Rabin-Karp introduces **hashing** to quickly filter out non-matching windows in the text, performing character-by-character comparisons only when hash values match.
Input Section
Initial Visualization:
💡 Rabin-Karp Algorithm Logic
Key Idea: Hashing Substrings
Instead of direct character comparisons for every position, Rabin-Karp calculates a **hash value** for the pattern and for each window of text of the same length as the pattern.
Algorithm Steps:
- **Choose Parameters**: Select a base ($d$) and a large prime modulus ($q$). A common choice for $d$ is the number of characters in the alphabet (e.g., 256 for ASCII).
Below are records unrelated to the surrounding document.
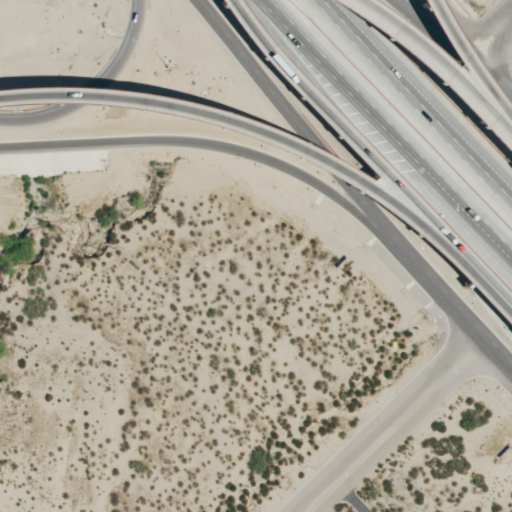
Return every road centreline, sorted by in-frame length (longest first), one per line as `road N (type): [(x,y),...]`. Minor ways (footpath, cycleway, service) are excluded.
road 1 (motorway): [(0,96),(137,102),(270,139),(374,196),(500,305)]
road 2 (secondary): [(194,0),(511,369)]
road 3 (secondary): [(0,147),(163,140),(253,154),(330,192),(416,266)]
road 4 (motorway): [(255,0),(511,328)]
road 5 (motorway): [(220,0),(500,305)]
road 6 (motorway): [(257,0),(511,264)]
road 7 (motorway): [(511,195),(324,0)]
road 8 (residential): [(302,511),(480,337)]
road 9 (motorway): [(511,154),(395,37),(339,0)]
road 10 (secondary): [(140,0),(131,42),(91,91),(56,110),(0,113)]
road 11 (motorway): [(511,137),(417,0)]
road 12 (secondary): [(511,92),(397,0)]
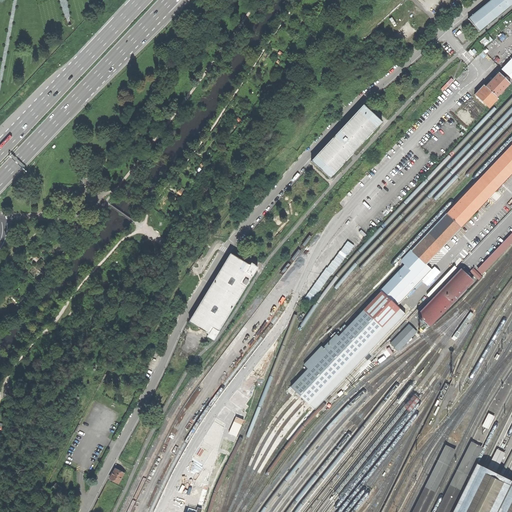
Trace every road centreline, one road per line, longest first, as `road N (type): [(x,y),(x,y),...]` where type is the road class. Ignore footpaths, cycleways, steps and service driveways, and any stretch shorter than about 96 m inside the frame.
road 1 (tertiary): [(84,511),(227,246),(366,93),(477,0)]
road 2 (trunk): [(0,177),(146,24)]
road 3 (trunk): [(146,0),(0,149)]
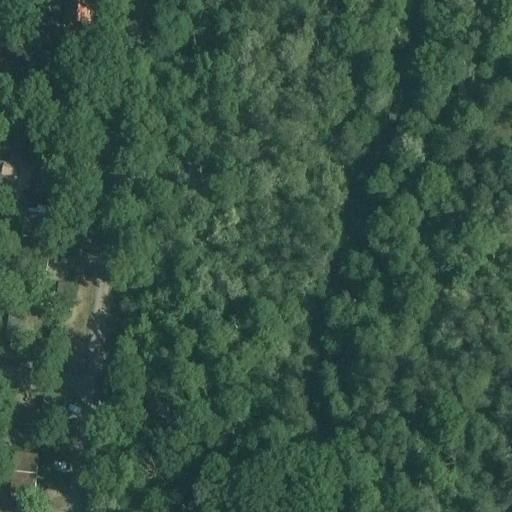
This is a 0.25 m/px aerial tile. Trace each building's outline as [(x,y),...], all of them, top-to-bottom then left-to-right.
[(91,27),(93,0),(62,0),(60,25),(91,27)] [(82,131),(85,91),(53,89),(49,128),(82,131)] [(20,163),(22,157),(10,154),(7,164),(0,163),(0,184),(6,186),(4,203),(12,204),(10,213),(19,215),(22,203),(21,202),(23,193),(28,194),(30,184),(33,185),(37,170),(31,168),(29,168),(30,165),(20,163)] [(65,245),(70,216),(27,210),(23,239),(65,245)] [(46,288),(51,255),(16,249),(11,282),(46,288)] [(9,302),(6,327),(17,329),(17,331),(30,332),(35,295),(11,292),(9,302)] [(0,446),(11,448),(18,394),(0,391),(0,446)] [(42,400),(40,413),(57,415),(59,402),(42,400)] [(11,484),(10,496),(34,498),(35,489),(41,489),(43,467),(37,467),(38,457),(14,455),(13,459),(3,458),(1,484),(11,484)]
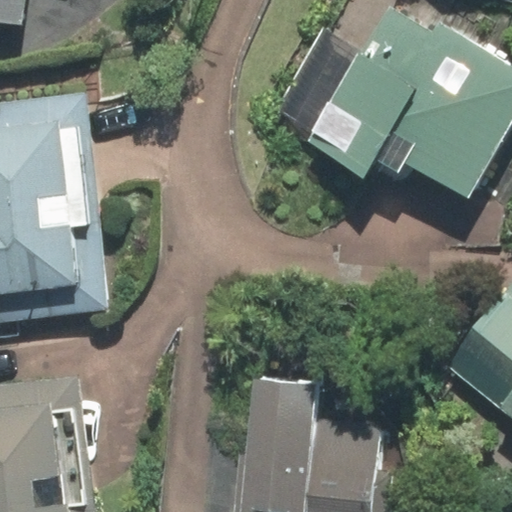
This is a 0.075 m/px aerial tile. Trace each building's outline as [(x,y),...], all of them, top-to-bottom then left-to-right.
[(46,0),(0,0),(0,12),(44,17),(46,0)] [(402,2),(342,107),(327,135),(393,172),(408,144),(494,192),(511,158),(511,47),(463,20),(456,33),(402,2)] [(0,98),(0,316),(14,315),(11,289),(119,276),(96,87),(0,98)] [(511,294),(459,373),(511,409),(511,294)] [(425,511),(434,370),(271,361),(262,511),(425,511)] [(0,511),(86,511),(73,399),(0,407),(0,511)]
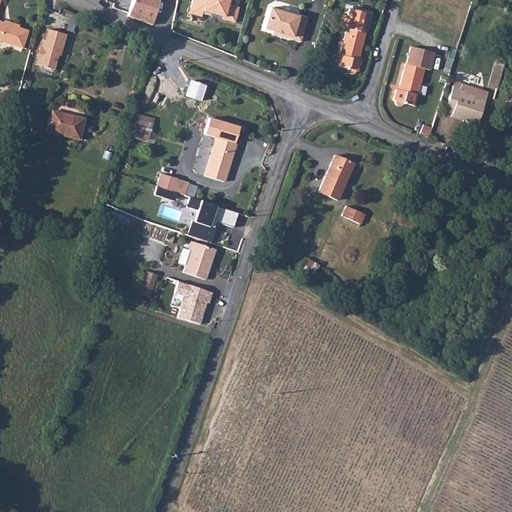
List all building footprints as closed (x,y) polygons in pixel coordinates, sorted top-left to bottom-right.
[(158,0),(132,0),(127,16),(151,25),(158,0)] [(192,0),(190,13),(202,16),(203,13),(235,22),(240,6),(228,3),(229,0),(192,0)] [(282,33),(281,35),(300,40),(306,17),(269,7),(264,28),(282,33)] [(355,72),(355,70),(359,71),(361,60),(358,59),(365,32),(363,32),(368,13),(349,8),(344,27),(345,27),(339,53),(341,54),(338,65),(348,68),(348,70),(348,72),(350,73),(351,74),(353,73),(355,72)] [(0,40),(21,48),(27,31),(17,28),(18,26),(4,21),(3,23),(0,22),(0,40)] [(65,34),(47,29),(44,40),(42,40),(40,46),(39,46),(36,57),(37,57),(42,59),(40,66),(53,70),(57,55),(59,56),(65,34)] [(402,104),(403,102),(411,104),(414,94),(416,94),(423,68),(429,70),(434,52),(411,46),(406,63),(405,63),(398,88),(396,88),(393,99),(395,100),(395,102),(396,104),(398,105),(400,105),(402,104)] [(487,86),(497,88),(503,64),(493,62),(487,86)] [(450,117),(468,122),(478,89),(461,84),(454,81),(445,112),(451,113),(450,117)] [(478,89),(468,122),(477,125),(487,93),(478,89)] [(83,118),(51,110),(45,131),(77,140),(83,118)] [(132,113),(129,137),(150,139),(153,116),(132,113)] [(238,128),(208,118),(203,135),(215,138),(203,175),(223,181),(235,145),(233,144),(238,128)] [(353,164),(334,155),(317,193),(336,201),(353,164)] [(160,173),(156,186),(183,195),(187,182),(160,173)] [(213,207),(187,198),(181,217),(190,220),(185,234),(210,243),(214,230),(206,227),(213,207)] [(363,214),(345,206),(341,215),(359,223),(363,214)] [(187,251),(189,252),(182,271),(204,279),(214,250),(190,242),(187,251)] [(306,258),(297,271),(308,279),(317,265),(306,258)] [(149,297),(156,274),(144,270),(136,293),(149,297)] [(211,293),(178,283),(174,294),(184,297),(177,318),(199,325),(205,303),(208,304),(211,293)]
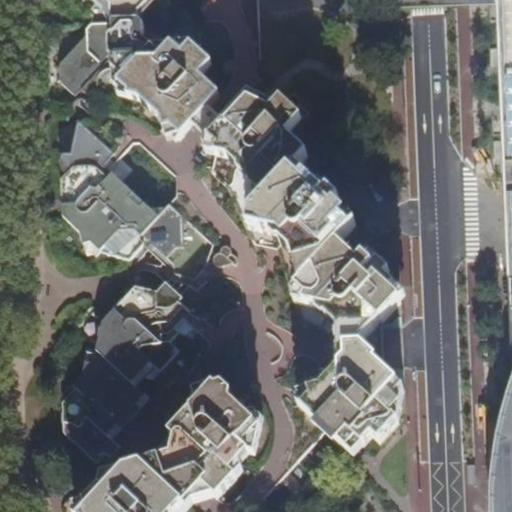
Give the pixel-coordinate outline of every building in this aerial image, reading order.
[(67,0),(87,18),(87,27),(139,25),(139,20),(145,11),(162,0),(67,0)] [(511,0),(497,0),(498,9),(511,350),(511,371),(511,380),(511,0)] [(74,102),(84,91),(102,107),(97,90),(101,75),(107,72),(114,72),(115,45),(146,45),(155,35),(139,25),(87,27),(87,35),(58,63),(58,88),(74,102)] [(115,45),(114,72),(113,86),(119,92),(118,99),(142,105),(161,122),(165,132),(170,142),(174,142),(178,142),(202,115),(215,100),(216,98),(196,78),(208,66),(179,39),(155,35),(146,45),(115,45)] [(270,96),(251,89),(241,99),(230,113),(216,129),(214,131),(215,170),(213,177),(229,190),(257,247),(263,248),(273,250),(280,244),(292,254),(281,258),(284,266),(294,294),(304,331),(319,332),(327,318),(342,331),(332,358),(341,364),(330,378),(308,384),(310,396),(306,412),(324,429),(320,434),(323,438),(340,454),(347,461),(358,448),(363,452),(368,446),(376,454),(398,429),(392,420),(399,412),(389,400),(399,388),(366,346),(398,299),(397,267),(327,176),(332,155),(283,102),(270,96)] [(230,113),(215,100),(202,115),(216,129),(230,113)] [(80,119),(77,126),(74,157),(60,159),(62,220),(83,235),(82,251),(94,263),(107,254),(127,267),(145,244),(148,247),(165,262),(176,249),(185,249),(184,216),(172,204),(161,215),(114,171),(106,178),(97,171),(117,154),(84,123),(80,119)] [(227,268),(235,265),(226,256),(221,254),(219,255),(217,256),(216,259),(215,261),(215,263),(215,266),(216,269),(219,270),(223,270),(227,268)] [(93,464),(98,466),(107,456),(110,459),(121,448),(113,440),(123,430),(152,400),(143,393),(160,376),(181,355),(170,345),(181,333),(175,328),(170,333),(163,334),(159,337),(149,328),(158,322),(170,322),(184,307),(194,316),(201,308),(207,297),(200,292),(190,286),(154,273),(142,287),(143,294),(104,325),(103,347),(95,355),(102,362),(94,368),(87,361),(84,379),(75,389),(74,401),(58,417),(68,446),(93,464)] [(511,511),(511,380),(511,371),(511,350),(504,365),(496,388),(492,403),(488,418),(485,430),(482,448),(479,470),(478,497),(478,511),(511,511)] [(145,451),(119,481),(96,511),(175,511),(191,498),(218,495),(251,463),(256,458),(265,417),(256,408),(220,371),(202,385),(202,400),(171,430),(178,437),(154,460),(145,451)]
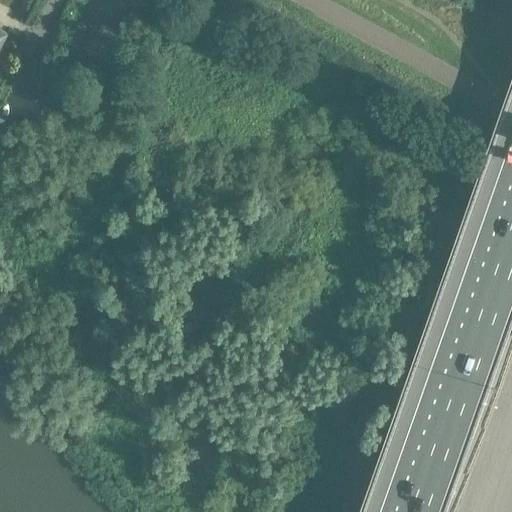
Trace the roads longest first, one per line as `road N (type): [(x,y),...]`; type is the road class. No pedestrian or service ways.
road 1 (motorway): [(511,221),(408,511)]
road 2 (unclassified): [(511,105),(306,0)]
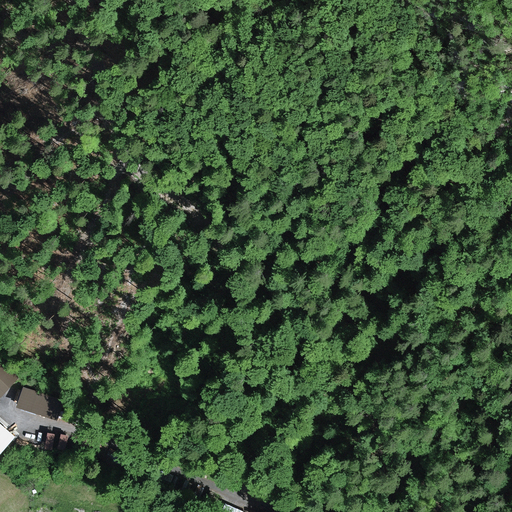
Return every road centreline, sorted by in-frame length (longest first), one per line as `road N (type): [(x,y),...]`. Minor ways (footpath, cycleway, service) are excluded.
road 1 (track): [(447,511),(277,285),(185,201),(141,176),(122,146),(74,0)]
road 2 (track): [(0,408),(93,437),(273,511)]
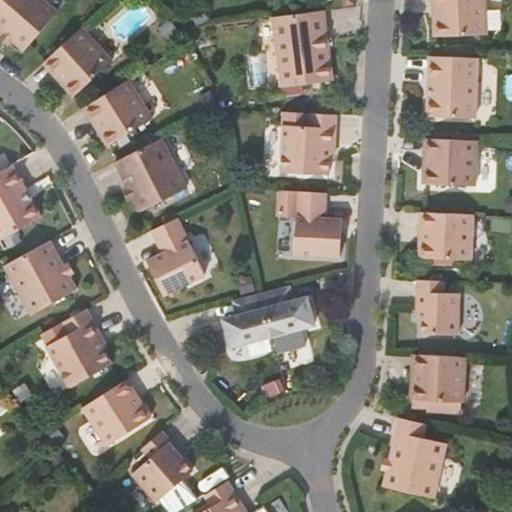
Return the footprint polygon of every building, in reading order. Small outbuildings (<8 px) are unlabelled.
[(0,0),(0,32),(22,50),(55,11),(42,0),(0,0)] [(173,0),(170,6),(180,13),(185,5),(178,0),(173,0)] [(485,35),(484,0),(432,0),(433,7),(436,7),(437,22),(433,22),(434,37),(485,35)] [(190,9),(197,25),(209,21),(203,5),(190,9)] [(332,80),(323,11),(272,17),(281,86),(303,83),(332,80)] [(158,29),(168,40),(178,30),(169,19),(158,29)] [(77,28),(40,64),(51,75),(53,72),(64,83),(61,86),(72,96),(109,61),(77,28)] [(477,58),(429,56),(426,116),(474,118),(477,58)] [(64,83),(53,72),(51,75),(61,86),(64,83)] [(148,121),(124,83),(80,110),(88,123),(91,121),(99,134),(96,136),(104,148),(148,121)] [(304,93),(303,83),(281,86),(282,96),(304,93)] [(204,108),(214,104),(210,92),(200,97),(204,108)] [(334,144),(336,114),(305,113),(284,112),(281,171),(329,173),(330,158),(331,144),(334,144)] [(99,134),(91,121),(88,123),(96,136),(99,134)] [(477,140),(425,138),(424,154),(428,154),(427,169),(423,169),(423,184),(475,186),(477,140)] [(184,188),(158,139),(112,163),(138,212),(184,188)] [(0,167),(10,162),(5,152),(0,154),(0,167)] [(0,239),(41,217),(12,165),(0,170),(0,239)] [(324,218),(325,193),(297,191),(279,190),(278,216),(296,217),(294,254),(340,256),(341,219),(324,218)] [(473,214),(421,212),(420,228),(424,228),(423,243),(419,242),(418,257),(470,260),(473,214)] [(176,217),(151,230),(163,253),(147,261),(164,294),(205,274),(176,217)] [(64,266),(49,240),(4,265),(31,314),(77,289),(69,276),(64,266)] [(64,266),(69,276),(75,273),(69,263),(64,266)] [(241,293),(255,290),(252,278),(237,282),(241,293)] [(444,280),(417,279),(416,318),(422,318),(421,333),(458,335),(459,293),(444,293),(444,280)] [(261,294),(272,336),(277,351),(304,344),(300,328),(315,325),(307,297),(293,301),(289,286),(261,294)] [(261,294),(233,301),(237,315),(223,319),(230,347),(272,336),(261,294)] [(100,335),(86,309),(40,334),(70,387),(112,364),(104,349),(97,337),(100,335)] [(100,335),(97,337),(104,349),(107,347),(100,335)] [(465,357),(413,354),(412,369),(416,370),(415,385),(411,384),(411,400),(412,400),(461,403),(463,403),(465,357)] [(325,387),(339,391),(343,378),(329,374),(325,387)] [(135,392),(126,379),(82,407),(107,446),(151,418),(143,405),(140,407),(131,394),(135,392)] [(269,393),(278,390),(274,380),(265,383),(269,393)] [(140,407),(143,405),(135,392),(131,394),(140,407)] [(461,413),(461,403),(412,400),(411,407),(426,408),(426,411),(461,413)] [(427,424),(400,417),(390,459),(387,472),(383,485),(434,497),(447,443),(424,438),(427,424)] [(48,433),(56,444),(64,438),(56,427),(48,433)] [(180,452),(161,431),(141,449),(149,459),(140,466),(132,474),(157,503),(193,471),(184,460),(178,454),(180,452)] [(132,457),(140,466),(149,459),(141,449),(132,457)] [(387,472),(390,459),(384,457),(380,470),(387,472)] [(242,506),(227,481),(203,495),(208,503),(211,507),(203,511),(265,511),(262,507),(253,511),(241,511),(239,508),(242,506)] [(203,511),(211,507),(208,503),(193,511),(203,511)]
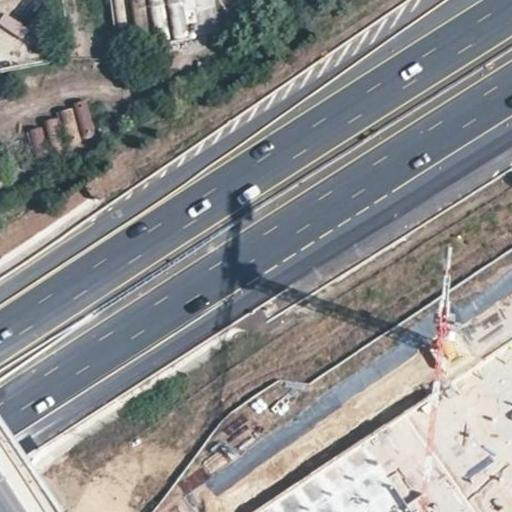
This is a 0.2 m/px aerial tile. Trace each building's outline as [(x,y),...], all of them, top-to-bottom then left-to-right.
[(197,36),(194,0),(150,0),(152,38),(197,36)] [(273,1),(271,0),(253,0),(245,5),(251,15),(273,1)] [(31,131),(32,154),(57,153),(56,137),(95,134),(93,104),(60,106),(61,119),(46,120),(47,130),(31,131)] [(511,332),(442,377),(452,392),(489,448),(511,424),(511,332)] [(452,392),(368,439),(415,511),(430,511),(439,506),(417,472),(448,452),(469,484),(499,463),(489,448),(452,392)] [(511,424),(489,448),(499,463),(511,484),(511,424)] [(415,511),(368,439),(255,511),(415,511)]
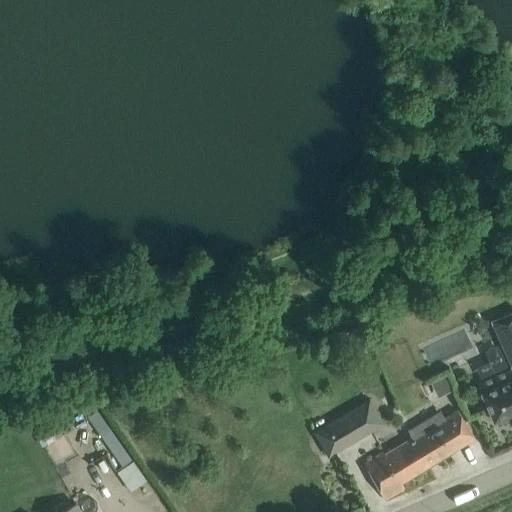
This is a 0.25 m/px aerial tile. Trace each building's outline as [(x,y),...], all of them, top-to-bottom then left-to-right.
[(493,419),(494,421),(495,420),(511,412),(511,312),(494,320),(492,321),(493,323),(511,365),(511,366),(511,367),(511,368),(479,383),(483,392),(481,393),(482,395),(482,394),(493,419)] [(357,405),(314,431),(323,447),(329,456),(372,430),(357,405)] [(382,451),(362,462),(374,483),(385,500),(405,488),(402,483),(475,438),(464,421),(458,412),(456,409),(444,416),(412,436),(383,453),(382,451)] [(128,448),(94,465),(100,477),(116,468),(127,490),(145,481),(128,448)] [(81,511),(76,502),(58,511),(81,511)]
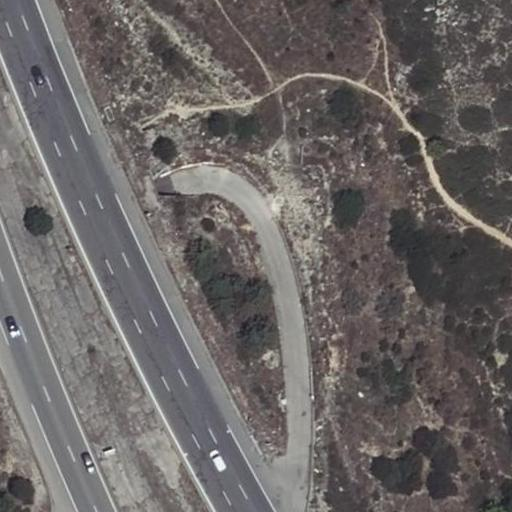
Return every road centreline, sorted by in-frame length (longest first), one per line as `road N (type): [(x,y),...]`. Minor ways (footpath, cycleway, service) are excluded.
road 1 (motorway): [(245,511),(133,301),(7,0)]
road 2 (motorway): [(0,273),(98,511)]
road 3 (track): [(274,82),(292,169),(284,203),(264,223)]
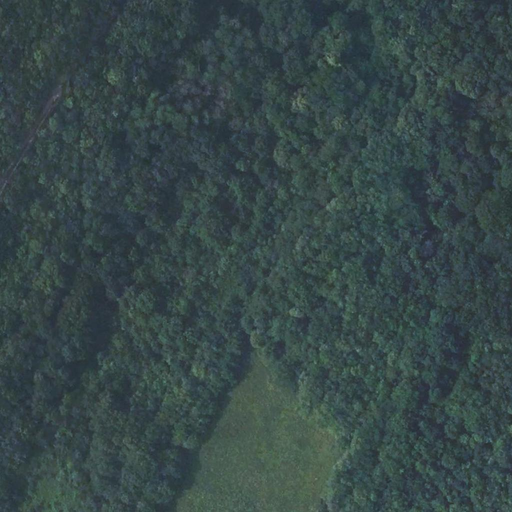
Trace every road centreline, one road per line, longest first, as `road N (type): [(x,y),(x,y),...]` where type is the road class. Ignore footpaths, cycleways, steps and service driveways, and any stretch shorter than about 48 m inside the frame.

- **Precompute Pattern Hash**: Calculate $h_P = \text{hash}(P)$.
- **Compute First Text Window Hash**: Calculate $h_{T_0} = \text{hash}(T[0 \dots M-1])$.
- **Iterate and Compare Hashes**:
- For each text window $T[i \dots i+M-1]$:
- **If $h_P == h_{T_i}$**: A potential match. Perform a **character-by-character check** (called a "spurious hit check") to confirm. If it's a true match, record index $i$.
- **If $h_P \neq h_{T_i}$**: A guaranteed mismatch. No need for character comparisons.
- For each text window $T[i \dots i+M-1]$:
- **Rolling Hash**: For the next window $T[i+1 \dots i+M]$, efficiently update $h_{T_{i+1}}$ from $h_{T_i}$ by "subtracting" the leading character $T[i]$ and "adding" the new trailing character $T[i+M]$.
$h_{new} = (d (h_{old} - T[old\_char] \cdot d^{M-1}) + T[new\_char]) \pmod q$(Where $d^{M-1}$ is precomputed as $h_d = d^{M-1} \pmod q$).
Our demo will use a base $d=10$ (treating characters as digits, 'A'=1, 'B'=2 etc.) and a prime modulus $q=13$. This simplifies visualization, though real-world implementations use larger values for better collision avoidance.
🎬 Step-by-Step Demo
Visualization
Output Log
Final Match Indices: None
📊 Algorithm Analysis
Best & Average Case Complexity
O(N + M)
When there are few or no hash collisions (spurious hits). Hash computation for $P$ is $O(M)$. Initial window hash is $O(M)$. Rolling hash for $N-M$ windows is $O(N-M)$. Confirmatory character checks are rare. Total: $O(M) + O(N-M) = O(N+M)$.
Worst Case Complexity
O(N * M)
Occurs when every window of text produces a hash collision with the pattern's hash (many spurious hits), forcing a full character-by-character comparison for almost every shift. E.g., $T=\text{AAAAAAAAAAAA}$, $P=\text{AAAA}$.
Efficiency & Hash Collisions
The efficiency of Rabin-Karp highly depends on the choice of the hash function (base $d$ and prime modulus $q$). A good hash function minimizes collisions, bringing the average case close to $O(N+M)$, which is much faster than Naive's worst-case $O(N \cdot M)$.